[Promotion of in vitro long term expansion of primitive multipotential hematopoietic cells by transduced JAK2 gene].

Objective: To explore whether activation of the JAK2-signaling pathway can stimulate long-term expansion and regulation of hematopoietic stem cells/multipotential hematopoietic progenitor cells (HSC/MHPC), and evaluate their potential ability of committed differentiation.

Methods: A retrovirus vector (RV) which contains JAK2 gene and two binding sites for a chemical inducers of dimerization (AP20187) was constructed. JAK2 can be dimerized by adding AP20187. Female C57BL/6 mice were euthanized and marrow cells were harvested. The RV vector was then transduced into murine bone marrow cells. Following transduction, Transduced cells were divided equally into four groups as follow: (1) No drug group, (2) AP2018 alone group, (3) SCF + Flt3-Ligand group, (4) AP20187 + SCF + Flt3-Ligand group. The expanded cells were further analyzed by phenotype, committed differentiation, progenitor colony assay as well as colony forming unite-spleen.

Results: Only the group of AP20187 combined SCF and Flt3-Ligand have a significant sustained outgrowth. The cells reached at 10(19) fold on the day 80. The phenotype of expanded cells were checked by flow cytometry at various time points after two months in vitro culture and we repeated them in five separate experiments.
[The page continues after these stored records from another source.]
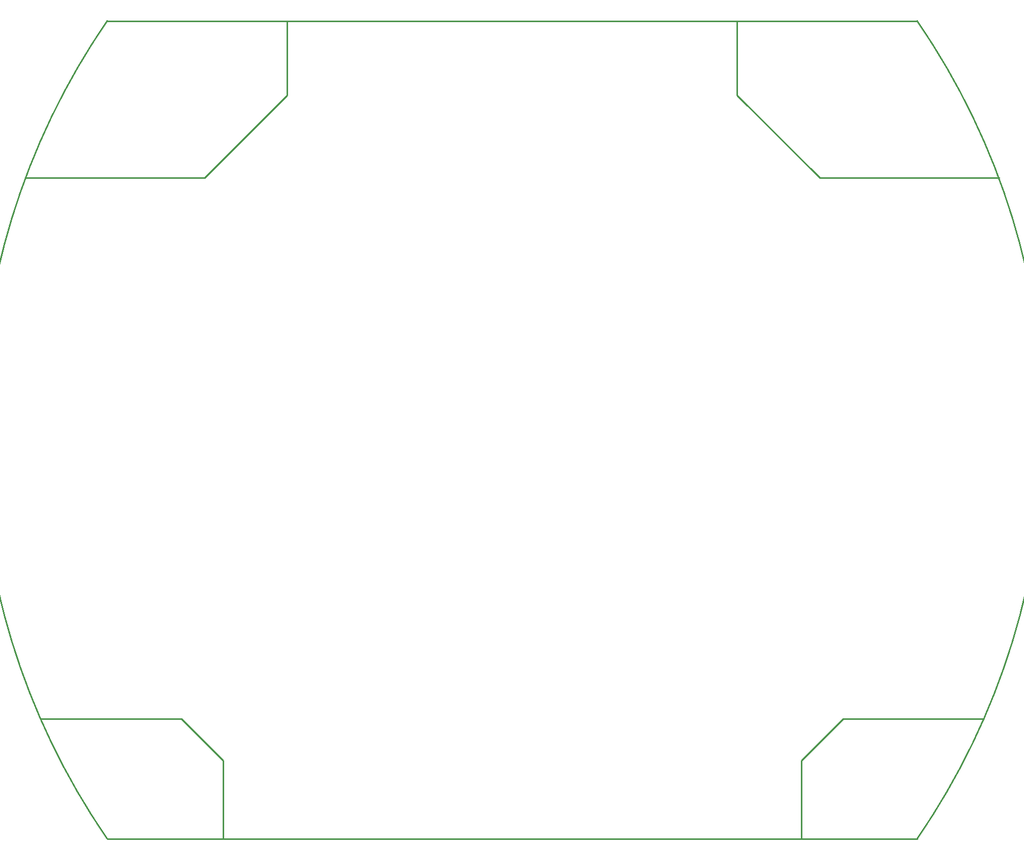
<source format=gko>
G04*
G04 #@! TF.GenerationSoftware,Altium Limited,Altium Designer,19.1.5 (86)*
G04*
G04 Layer_Color=16711935*
%FSLAX25Y25*%
%MOIN*%
G70*
G01*
G75*
%ADD18C,0.01000*%
D18*
X523983Y12D02*
G03*
X523983Y528988I-384883J264488D01*
G01*
X25Y529000D02*
G03*
X17Y12I384875J-264500D01*
G01*
X75000Y50000D02*
Y50500D01*
Y0D02*
Y50000D01*
X475000Y76500D02*
X476000Y77500D01*
X449000Y50500D02*
X475000Y76500D01*
X449000Y50000D02*
Y50500D01*
X-28000Y77500D02*
X-27500D01*
X-43000Y77500D02*
X48000Y77500D01*
X75000Y50500D01*
X449000Y0D02*
Y50000D01*
X476000Y77500D02*
X567000D01*
X407500Y481000D02*
X461000Y427500D01*
X577000D01*
X407500Y481000D02*
Y529000D01*
X-53000Y427500D02*
X63000D01*
X116500Y481000D01*
Y529000D01*
X0Y0D02*
X524000D01*
X0Y529000D02*
X524000D01*
M02*

</source>
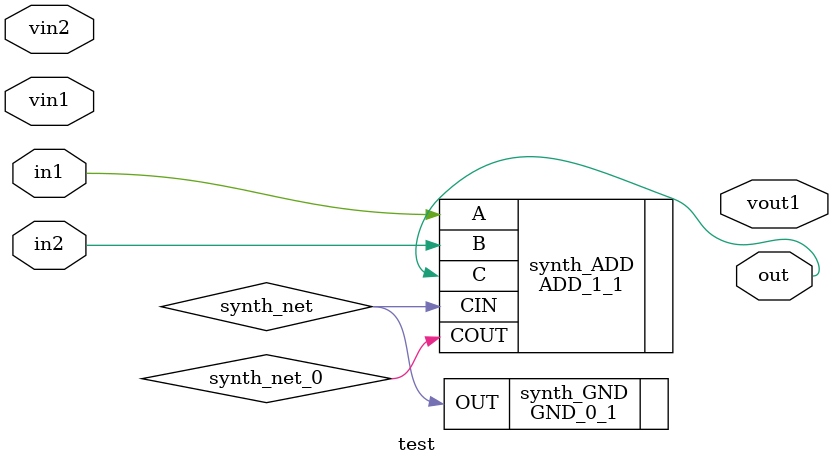
<source format=v>
module test(out, in1, in2, vin1, vin2, vout1);

output wire out;
input wire in1;
input wire in2;
input wire [1:0]vin1;
input wire [2:0]vin2;
output wire [3:0]vout1;
wire synth_net;
wire synth_net_0;
wire synth_net_2;
wire synth_net_3;
wire synth_net_4;
wire synth_net_5;
wire synth_net_6;
GND_0_1 synth_GND(.OUT(synth_net));
ADD_1_1 synth_ADD(.COUT(synth_net_0), .C(out), .A(in1), .B(in2), .CIN(synth_net)
);
GND_0_1 synth_GND_0(.OUT(synth_net_2));
GND_0_1 synth_GND_1(.OUT(synth_net_3));
GND_0_1 synth_GND_2(.OUT(synth_net_4));
GND_0_1 synth_GND_3(.OUT(synth_net_5));
ADD_4_4 synth_ADD_0(.COUT(synth_net_6), .C(
    {synth_net_7, synth_net_8, synth_net_9, synth_net_10}), .A(
    {synth_net_2, synth_net_3, vin1[1], vin1[0]}), .B(
    {synth_net_4, vin2[2], vin2[1], vin2[0]}), .CIN(synth_net_5));
endmodule

</source>
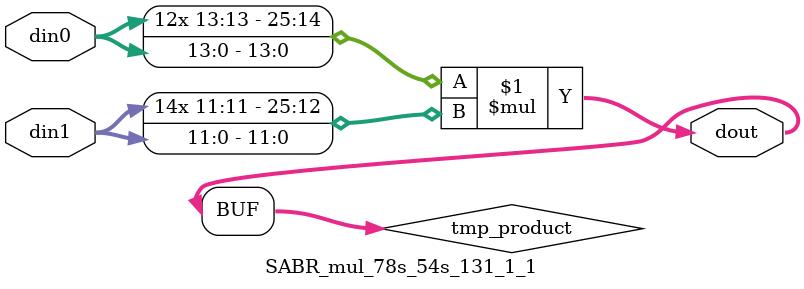
<source format=v>

`timescale 1 ns / 1 ps

 module SABR_mul_78s_54s_131_1_1(din0, din1, dout);
parameter ID = 1;
parameter NUM_STAGE = 0;
parameter din0_WIDTH = 14;
parameter din1_WIDTH = 12;
parameter dout_WIDTH = 26;

input [din0_WIDTH - 1 : 0] din0; 
input [din1_WIDTH - 1 : 0] din1; 
output [dout_WIDTH - 1 : 0] dout;

wire signed [dout_WIDTH - 1 : 0] tmp_product;



























assign tmp_product = $signed(din0) * $signed(din1);








assign dout = tmp_product;





















endmodule

</source>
Sca-1 was consistently expressed at the levels in 52% approximately 98%, while 56% approximately 69% of cells expressed c-kit, 40% approximately 85% expressed CD34, About 12% approximately 46% expressed B220, 6% approximately 17% expressed Gr1, 0% approximately 20% expressed TER119, 5% approximately 36% expressed CD41, 35% approximately 46% expressed CD11b and none expressed CD3. The expanded cells could differentiate into granulocytes, macrophages, erythocytes and megakaryocytes under different cytokines combination. They were also capable of forming BFU-E, CFU-GM, CFU-Mix and IL-7 responsive B-lymphoid colonies in methylcellulose colonies assay. Colonies forming unites-Spleen were obtained when the expanded cells injected into lethally irradiated mice.

Conclusion: The JAK2-mediated transgenic hematopoietic cells could be expanded and regulated in long-term period, and they are capable of maintaining multipotential differentiation. This research is setting up a fundamental basement for cell therapy in the future.